Le Népal et la Chine ont tous deux émis jeudi des alertes urgentes concernant deux lacs instables formés de part et d’autre de leur frontière himalayenne commune. Ces étendues d’eau, créées lorsque des glissements de terrain et des débris ont obstrué des vallées fluviales, menacent désormais de céder et d’envoyer des torrents d’eau en aval, vers des communautés encore sous le choc de la catastrophe de mercredi.
Relevés aériens et modélisation 3D déployés par les ingénieurs
Une équipe de huit ingénieurs chinois a été mobilisée pour effectuer des relevés aériens et construire des modèles tridimensionnels du lac de barrage le plus dangereux, situé près du poste frontière de Gyirong au Tibet, selon le radiodiffuseur d’État CCTV vendredi.
Chen Hanxiao, l’un des ingénieurs, a décrit les défis considérables auxquels l’équipe est confrontée.
« Après l’effondrement du glacier qui a créé le lac, de nombreuses falaises isolées et des parois abruptes sont apparues le long de celui-ci », a déclaré Chen à CCTV jeudi soir. Il a expliqué que l’approche standard pour réduire la menace consiste à creuser un canal de drainage à un point bas du barrage, mais que la largeur et la profondeur précises d’un tel canal nécessitent des calculs complexes basés sur les débits d’eau et la vitesse de remplissage du lac.

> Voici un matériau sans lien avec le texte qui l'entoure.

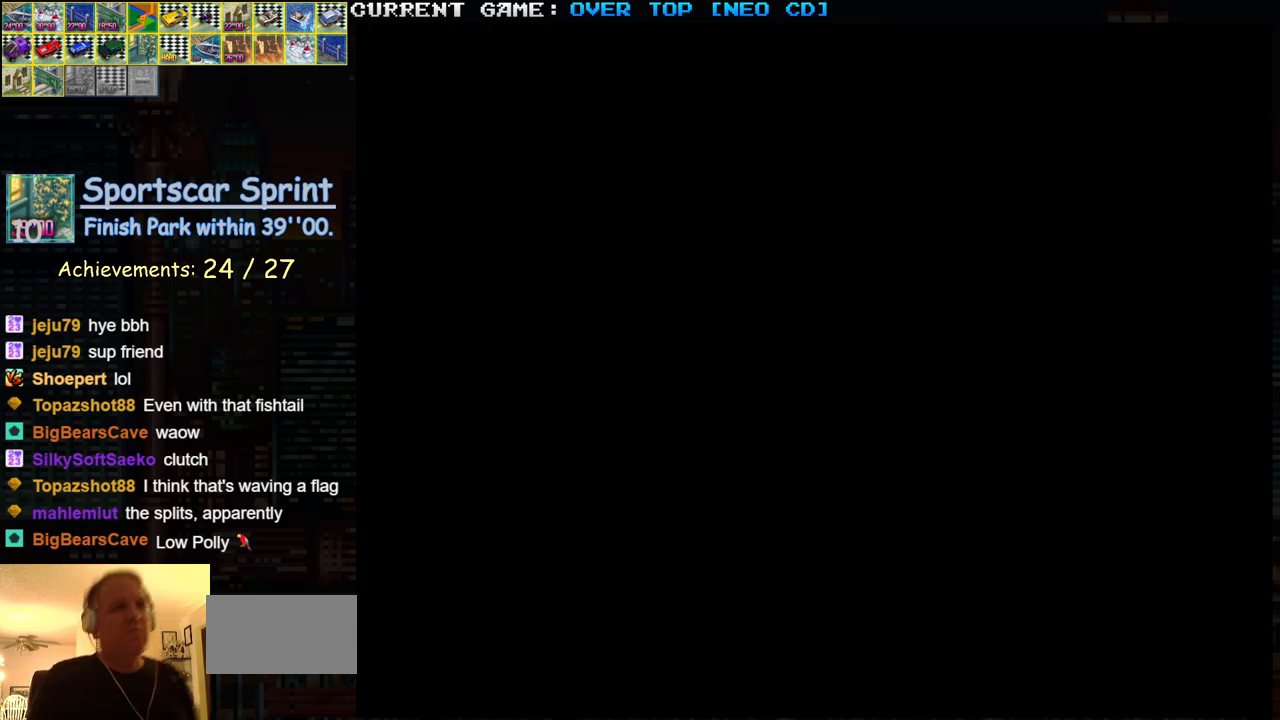
{"buttons": ["SQUARE"], "left_stick": "center", "events": []}
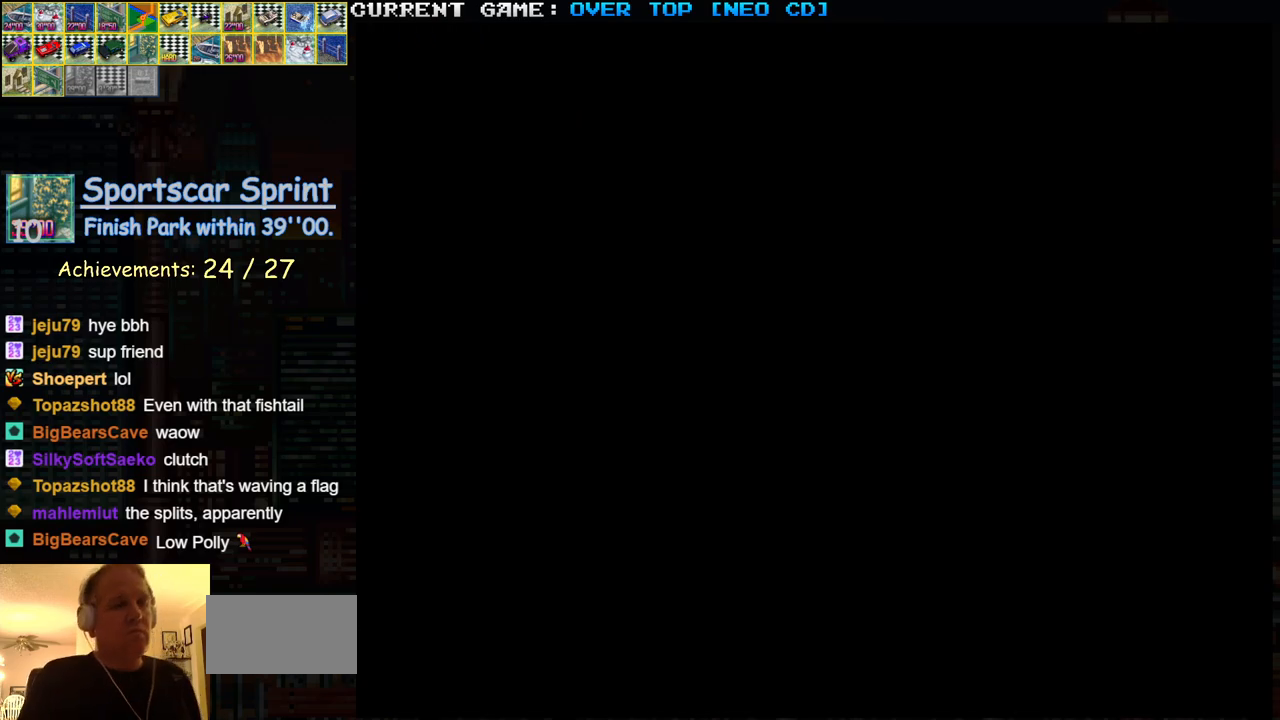
{"buttons": ["SQUARE"], "left_stick": "center", "events": []}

Un réservoir contenant jusqu’à 2 millions de mètres cubes d’eau
Les premières données de relevé ont révélé que le lac de barrage mesure environ 150 mètres de long et 40 à 50 mètres de profondeur, avec un réservoir contenant entre 1,5 et 2 millions de mètres cubes d’eau. Les tâches immédiates de l’équipe d’ingénieurs comprennent la surveillance continue du lac, la collecte de données sur le fond du lac et le suivi des conditions météorologiques pour les prochains jours.
La situation est aggravée par des précipitations persistantes. La zone du poste frontière de Gyirong a connu des pluies légères à modérées, qui ont ameubli et déstabilisé les sols et les roches autour de la zone précaire en amont. Les prévisions indiquent que la pluie se poursuivra au cours de la semaine à venir, augmentant encore le risque de rupture.

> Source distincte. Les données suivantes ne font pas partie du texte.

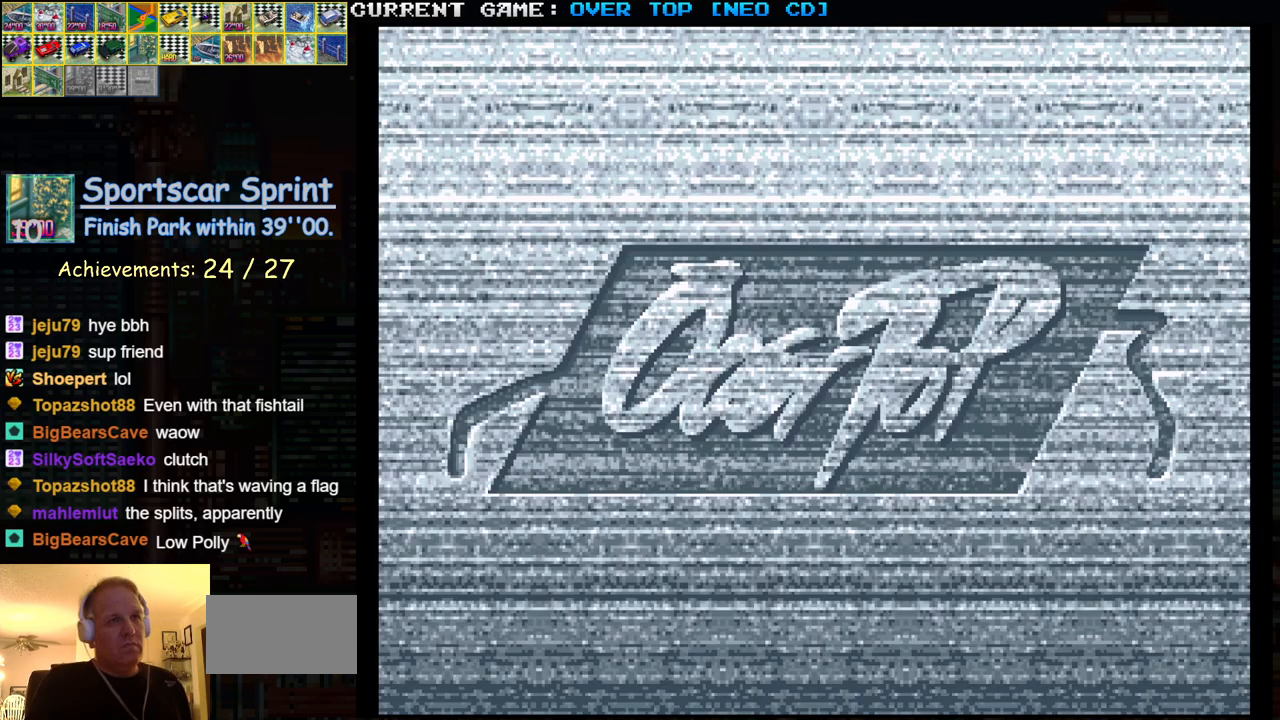
{"buttons": ["SQUARE"], "left_stick": "center", "events": []}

Un débit de pointe attendu autour du 1er septembre
Les autorités chinoises ont averti jeudi qu’environ 3 millions de mètres cubes d’eau — soit l’équivalent d’environ 1 200 piscines olympiques — devraient s’écouler dans le lac encore endigué au cours des trois prochains jours. Cet afflux crée un risque élevé de rupture, avec un débit de pointe anticipé autour du 1er septembre.
Des images aériennes capturées par une équipe de secours chinoise et diffusées par le média d’État CGTN ont montré des masses d’eau brune s’accumulant dans un bassin sans exutoire visible. Les images ont révélé que la montée des eaux avait déjà submergé des buissons et des arbres et semblait pousser contre une barrière de débris et de pierres.
Près de 1 000 disparus, dont 540 étrangers
Cette nouvelle menace d’inondation aggrave une situation humanitaire déjà désastreuse. Les autorités signalent que près de 1 000 personnes restent portées disparues des deux côtés de la frontière, dont jusqu’à 540 étrangers originaires de 31 pays. La catastrophe initiale, déclenchée par un effondrement glaciaire, a envoyé des murs d’eau et de débris déferler dans les vallées montagneuses, détruisant maisons, ponts et infrastructures.
Les opérations de secours et de récupération se poursuivent dans un terrain difficile et des conditions instables. La défaillance potentielle du lac de barrage pourrait gravement entraver ces efforts et mettre des vies supplémentaires en danger dans les communautés en aval.
Les autorités chinoises n’ont pas précisé de calendrier pour l’achèvement du creusement du canal de drainage, mais l’urgence de l’opération est évidente alors que les niveaux d’eau continuent de monter et que la date du débit de pointe du 1er septembre approche.